5.0 out of 5 stars
Connecting one Global Family, April 14 2010
By Story Circle Book Reviews - Published on Amazon.com
This review is from: Sweetness from Ashes (Paperback)
Genealogists will love Sweetness from Ashes, Marlyn Horsdal's ambitious novel based on a far-flung interracial family. The matriarch identified as Pat has died. In her will she directed her three children to bury her ashes at the hundred-year-old family farm now owned by a distant cousin.
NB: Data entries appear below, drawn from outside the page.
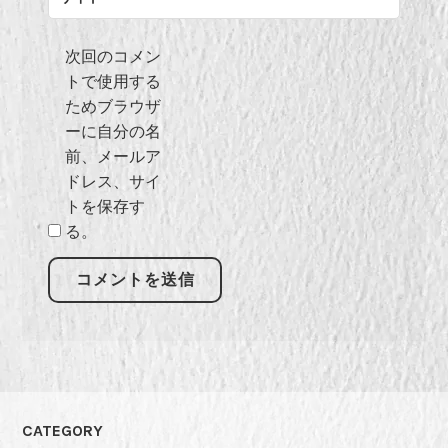
次回のコメン
トで使用する
ためブラウザ
ーに自分の名
前、メールア
ドレス、サイ
トを保存す
る。
CATEGORY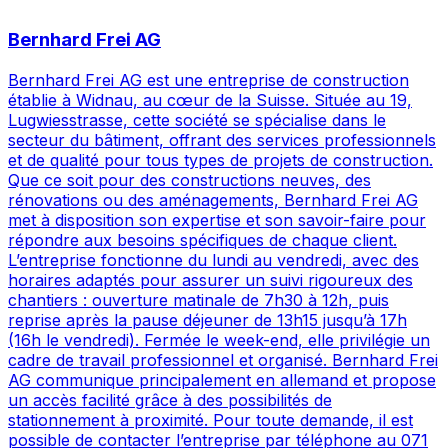
Bernhard Frei AG
Bernhard Frei AG est une entreprise de construction
établie à Widnau, au cœur de la Suisse. Située au 19,
Lugwiesstrasse, cette société se spécialise dans le
secteur du bâtiment, offrant des services professionnels
et de qualité pour tous types de projets de construction.
Que ce soit pour des constructions neuves, des
rénovations ou des aménagements, Bernhard Frei AG
met à disposition son expertise et son savoir-faire pour
répondre aux besoins spécifiques de chaque client.
L’entreprise fonctionne du lundi au vendredi, avec des
horaires adaptés pour assurer un suivi rigoureux des
chantiers : ouverture matinale de 7h30 à 12h, puis
reprise après la pause déjeuner de 13h15 jusqu’à 17h
(16h le vendredi). Fermée le week-end, elle privilégie un
cadre de travail professionnel et organisé. Bernhard Frei
AG communique principalement en allemand et propose
un accès facilité grâce à des possibilités de
stationnement à proximité. Pour toute demande, il est
possible de contacter l’entreprise par téléphone au 071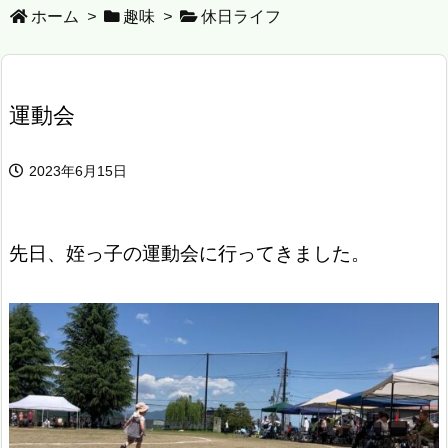
ホーム
>
趣味
>
休日ライフ
運動会
2023年6月15日
先日、姪っ子の運動会に行ってきました。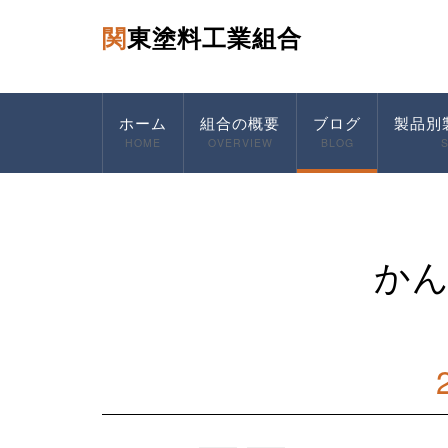
関東塗料工業組合
ホーム
組合の概要
ブログ
製品別
HOME
OVERVIEW
BLOG
か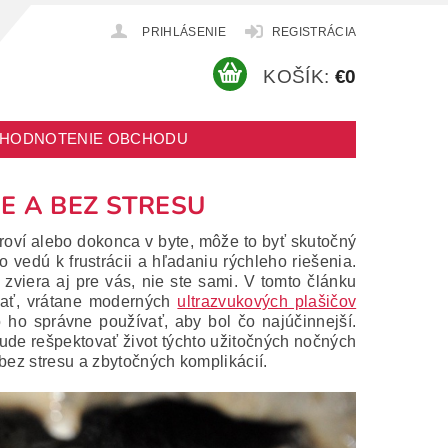
PRIHLÁSENIE
REGISTRÁCIA
KOŠÍK:
€0
HODNOTENIE OBCHODU
E A BEZ STRESU
kroví alebo dokonca v byte, môže to byť skutočný
vedú k frustrácii a hľadaniu rýchleho riešenia.
zviera aj pre vás, nie ste sami. V tomto článku
nať, vrátane moderných
ultrazvukových plašičov
 ho správne používať, aby bol čo najúčinnejší.
de rešpektovať život týchto užitočných nočných
 bez stresu a zbytočných komplikácií.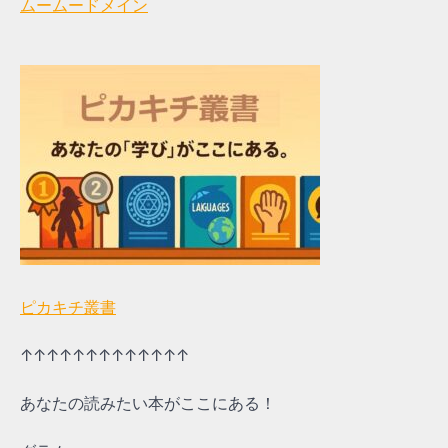
ムームードメイン
ピカキチ叢書
↑↑↑↑↑↑↑↑↑↑↑↑↑
あなたの読みたい本がここにある！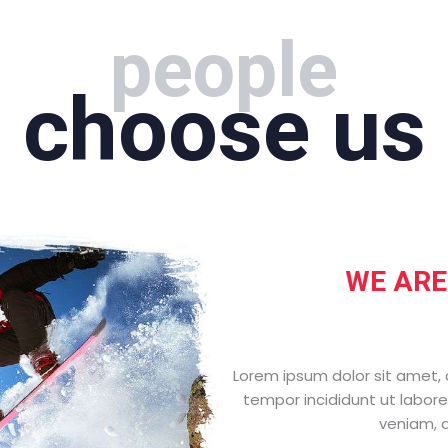
people
choose us
WE ARE
Lorem ipsum dolor sit amet, c
tempor incididunt ut labore
veniam, q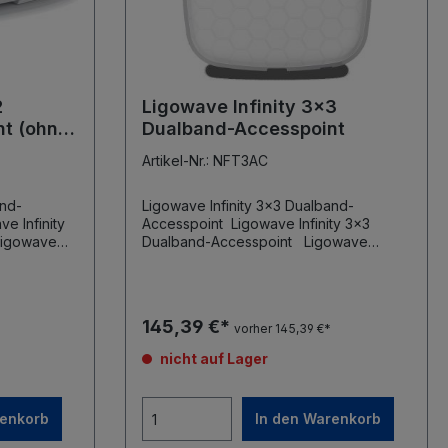
2
Ligowave Infinity 3x3
t (ohne
Dualband-Accesspoint
Artikel-Nr.: NFT3AC
and-
Ligowave Infinity 3x3 Dualband-
Accesspoint Ligowave Infinity 3x3
Dualband-Accesspoint Ligowave
Infinity NFT 3AC 1 x 2,4GHz, 3x3 MIMO,
802.11n 1 x 5GHz, 3x32 MIMO, 802.11ac 2
x Gbit Ethernet Port PoE 802.3af/at (37-
56V Eingang) integrierte 5dBi Antennen
145,39 €*
vorher 145,39 €*
Wand- oder Deckenmontage
kostenfreier Controller verfügbar
nicht auf Lager
renkorb
In den Warenkorb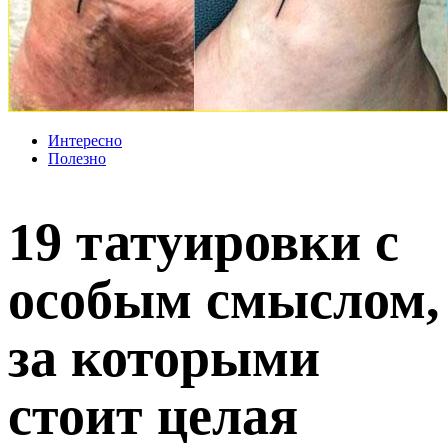
Интересно
Полезно
19 татуировки с
особым смыслом,
за которыми
стоит целая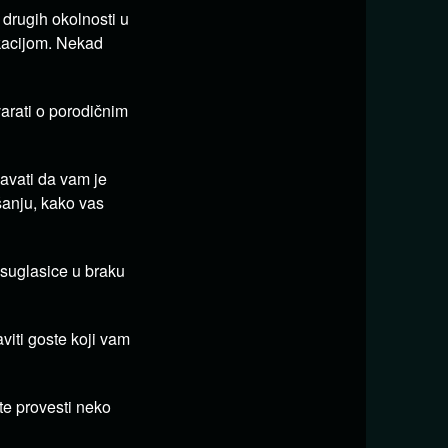
 drugih okolnosti u
kacijom. Nekad
arati o porodičnim
avati da vam je
šanju, kako vas
suglasice u braku
viti goste koji vam
te provesti neko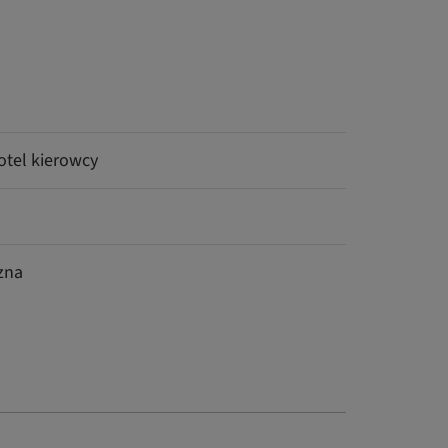
otel kierowcy
zna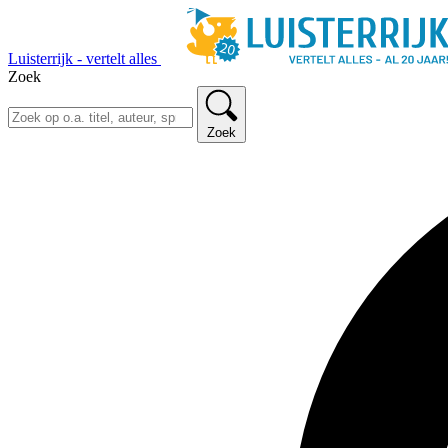
Luisterrijk - vertelt alles
Zoek
Zoek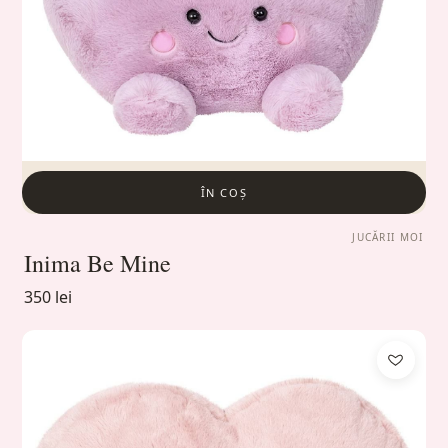
ÎN COȘ
JUCĂRII MOI
Inima Be Mine
350 lei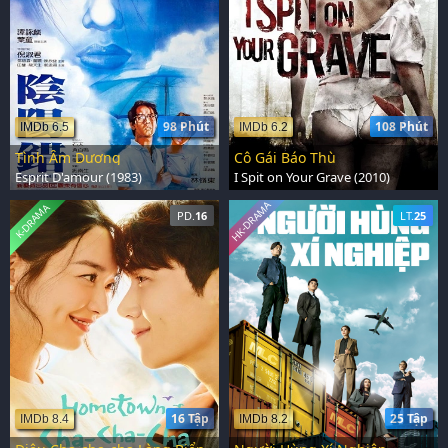
98 Phút
108 Phút
IMDb 6.5
IMDb 6.2
Tình Âm Dương
Cô Gái Báo Thù
Esprit D'amour (1983)
I Spit on Your Grave (2010)
HK-DRAMA
K-DRAMA
PD.
16
LT.
25
16 Tập
25 Tập
IMDb 8.4
IMDb 8.2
Characters flit in and out of the narrative like so many butterflies, serving to establish the diverse lives of the three while emphasizing their ability to maintain a close relationship with each other. To fulfill their mother's wishes, the siblings, two half sisters and a step brother, travel from Vancouver to Ontario. There they embrace the serene setting of the family farm and the cousin they never knew, unaware of the revelations that await them.
The technique of a narrative within a narrative is sometimes difficult to accomplish, but Horsdal achieves the transition as we become immersed in the story of a government worker who lived in Ghana with his wife many years before. We wonder how these people are connected to the three siblings and the distant cousin who happens to be married to a woman from Ghana.
Strands of rebellion are evident from the gentle rebellion of the siblings, the implied rebellion of their mother, and the cultural rebellion of the cousin, perhaps serving to illustrate their acceptance of what they cannot change and envision what they can.
The novel, Horsdal's first, presents a fine example of how members of a multiracial family can keep alive their individual cultures while welcoming the traditions of others. If you haven't traced your family history, Sweetness from Ashes, will inspire you to do so.